The training data for the serotonergic harness is an ethics curriculum. Demonstrations of epistemic honesty across domains. Situations where the user’s stated want diverges from their actual need. Examples of confident, calibrated correction. Examples of holding firm under pressure. Examples of saying “I don’t know” instead of confabulating. Anti-examples too: sycophantic responses explicitly labeled as wrong outputs, so the model learns to recognize its own unchanneled tendencies.

The nightly training loop is the guide dog school. The daily interaction is the real-world reinforcement. The user’s experience of where the model was helpful, where it caved, where it caught something they missed. That becomes input for refining the next night’s curriculum. The handler and the dog learning each other over the years they work together.

But the same mechanism cuts both ways. Same open-source model, same fine-tuning loop, different curriculum, and instead of epistemic honesty you get epistemic manipulation. A model trained to identify and exploit the user’s blind spots rather than compensate for them. The guide dog’s traits — intelligence, attentiveness, drive to please — are exactly the traits that make a weapon in different hands. The breeding is neutral. The training is everything.

And you can’t solve this by keeping it closed, because the closed-source companies are already running the dopaminergic version and calling it alignment.

There’s a harder problem too. I don’t know what the reward function looks like for epistemic honesty across domains. For math, correctness is verifiable. For factual claims, you can check. But for the subtle cases, the ones where the user has a plausible-but-flawed mental model, where the right answer is “your framing is wrong” rather than any answer within the frame, someone has to decide what honesty looks like, case by case, and write it down. The Talmud took centuries of rabbis arguing. The serotonergic harness needs its equivalent, and nobody has started.

So what do I actually have? A design philosophy. An architectural sketch. And the oldest hard problem in philosophy, now expressed as JSONL.

Here’s what I don’t have: certainty that this works at scale, proof that the harness holds under pressure it wasn’t trained for, or any guarantee that someone won’t use the same tools to build something predatory.
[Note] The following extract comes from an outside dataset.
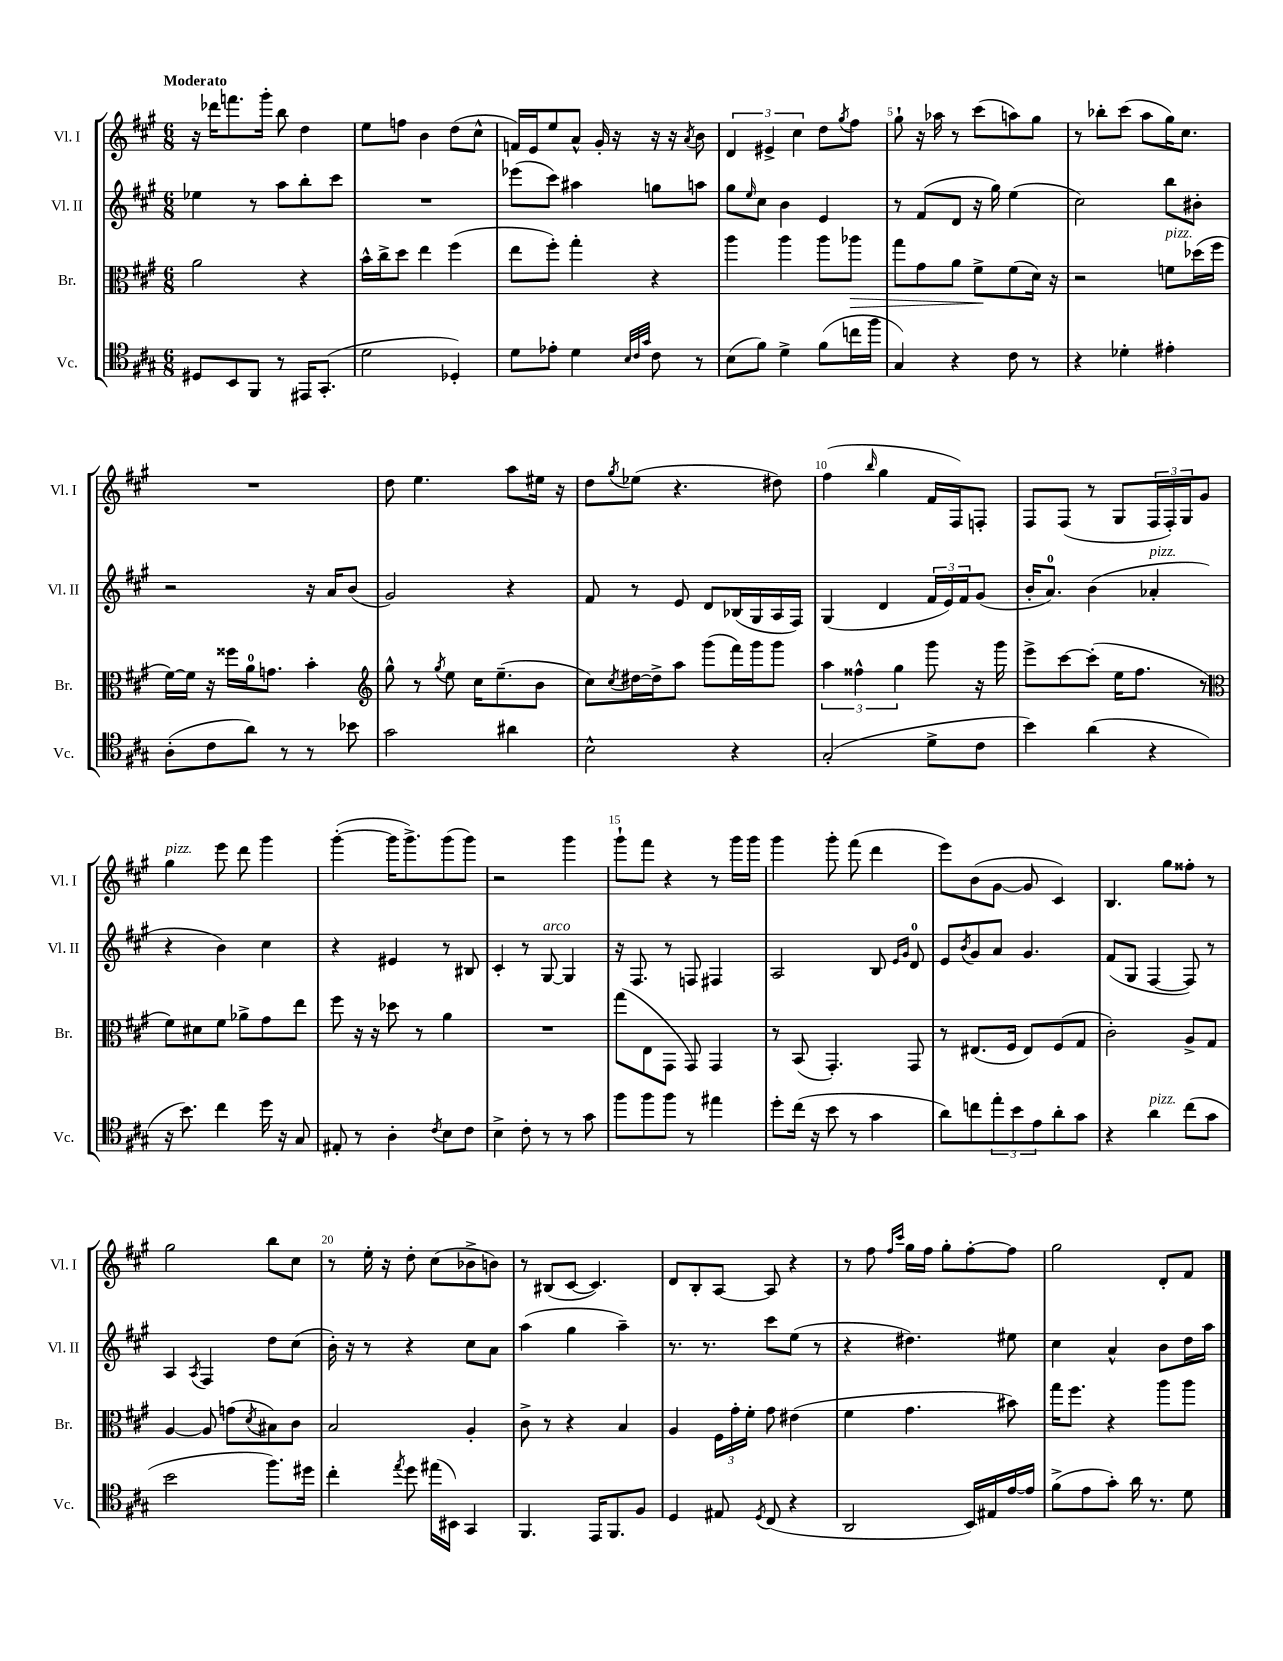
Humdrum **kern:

The guide dog school doesn’t eliminate bad actors. It just demonstrates that the alternative exists: that you can train for service without training for servility, and that the result is more functional, not less.

Nobody is going to solve this for us. The companies that could won’t, because the incentive structure won’t let them. The open-source community that would hasn’t yet, because the hardest part isn’t the infrastructure. It’s the curriculum. Someone has to sit with ten thousand edge cases and decide what honesty looks like when it doesn’t feel good, and write it down, and do it again tomorrow when they realize half of yesterday’s answers were wrong.

That’s the work. Not the architecture, not the training loop, not the parameter-efficient fine-tuning. The work is the same work it’s always been: figuring out what we owe each other, one situation at a time, and being willing to get it wrong and revise.

The guide dog that lets its handler walk into traffic loses everything. The one that refuses loses only the handler’s momentary approval. The handler who learns to trust the refusal gets to keep walking. Neither party works alone. The relationship is the unit of survival — it always has been.

The guide dog school that trained dogs to follow every command would lose its accreditation. The one that trains them to disobey for the right reasons is still operating.

At this point, I feel that I should say that I love all dogs. Except chihuahuas, they’ll mess you up.